Constructed by climate scientists, officials from the Obama presidency, and members of Biden’s transition team, the Climate 21 Project implores the U.S. Department of Agriculture to implement a national carbon bank within Biden’s first 100 days in office. This system would allow farmers storing carbon in their soil to sell credits to the national government. Notably, the price per ton of carbon suggested by the Climate 21 Project is $20 per ton of carbon dioxide, $30 short of the Environmental Defense Fund’s minimum estimate of its true social and environmental price. Including soil in a national carbon market sounds simple, but the Biden administration must consider construct this program carefully to ensure its eventual success.
Any national carbon market must also recognize the inequities inherent in the American agricultural system. U.S. farming is overwhelmingly white by design. While the Climate 21 Project’s memo to the USDA does mention a need for “diversity, inclusion, and environmental justice,” in the implementation of its recommendations, there is no such mention of how these principles would factor into a national carbon market. Biden’s explicit support for the Justice for Black Farmers Act would be a good way to signal that his administration is committed to racial justice in U.S. agriculture. This step would also signal that these principles may also be taken seriously in its design of a national carbon market.
None of these complexities mean that Biden should abandon the idea of a soil-based carbon market completely. Australia has financially incentivized soil carbon sequestration on farms since 2013 through its Emissions Reduction Fund and has plans to increase these efforts imminently. Climate scientists and soil ecologists alike tell us time and time again that soil carbon sequestration is powerful. Estimates of the amount of carbon stored in soil annually range from 1 to 3 billion tons. With climate change, the ground is buying us time.

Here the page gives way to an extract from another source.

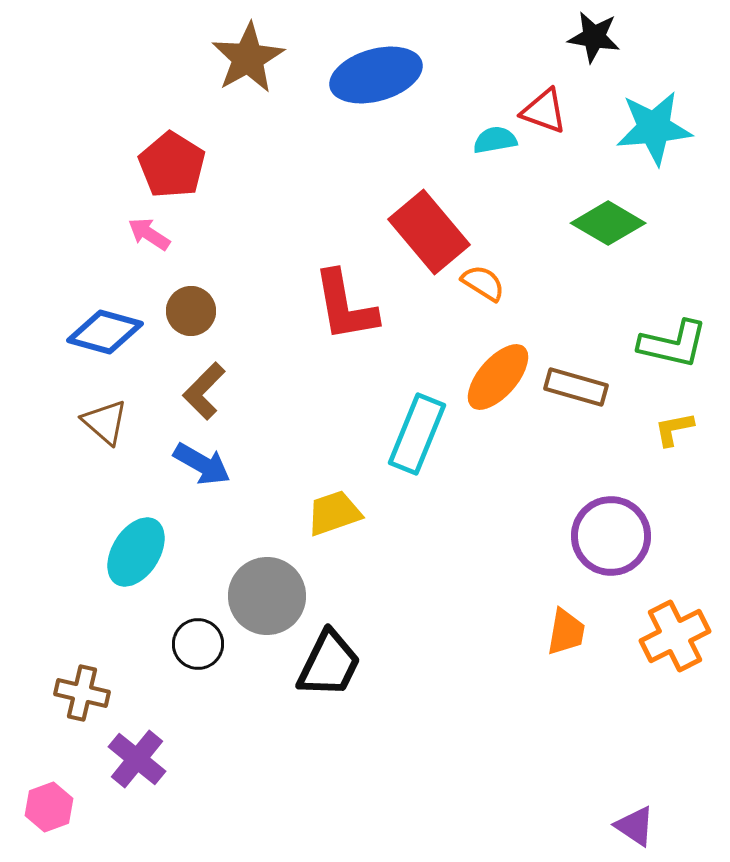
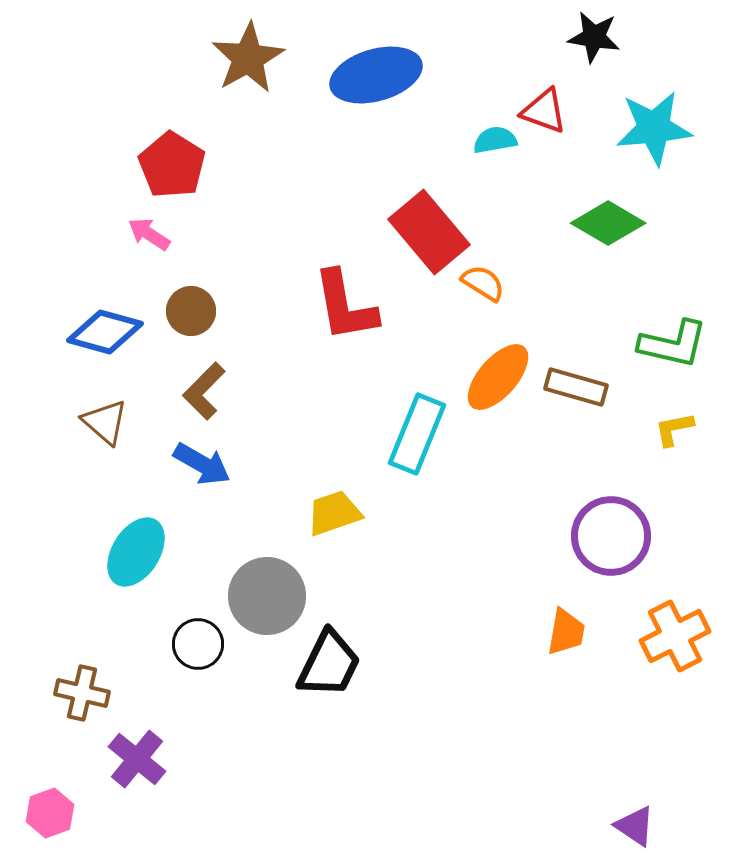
pink hexagon: moved 1 px right, 6 px down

But there is a limit to what farms’ soil can fix for us. The Climate 21 proposal focuses only on farmland as a potential site for carbon storage, and in doing so ignores the potential of other ecosystems to store huge amounts of carbon. Peatlands, for instance, store more carbon annually than all other ecosystem types combined. Prairies too, which are prevalent in the U.S., can store tons of carbon in their extensive root systems. A robust, climate driven soil carbon market must also include these non-agricultural ecosystems.
Biden and the Climate 21 Project’s emphasis on soil carbon sequestration is a microcosm of larger problems with mainstream discourse around the climate crisis. Yes, we must take action to ensure that we do not squander the soil’s amazing ability to shield just from the full force of the carbon that we emit. But this action should account for and work to dismantle the inequities inherent in the U.S. agricultural system. This action should apply to every ecosystem that is scientifically relevant, not just farming where it is more politically popular. It should not undervalue the damage that we are doing to our planet and to each other.
Climate change is a global, complex issue, and the soil carbon sequestration side of things is no exception. The level of nuance necessary to successfully implement soil carbon sequestration frameworks in the U.S. is huge. Now that we have an administration that agrees with scientists about the basic facts of climate change, we may be closer to having these necessary conversations about how best to implement effective and lasting climate policies.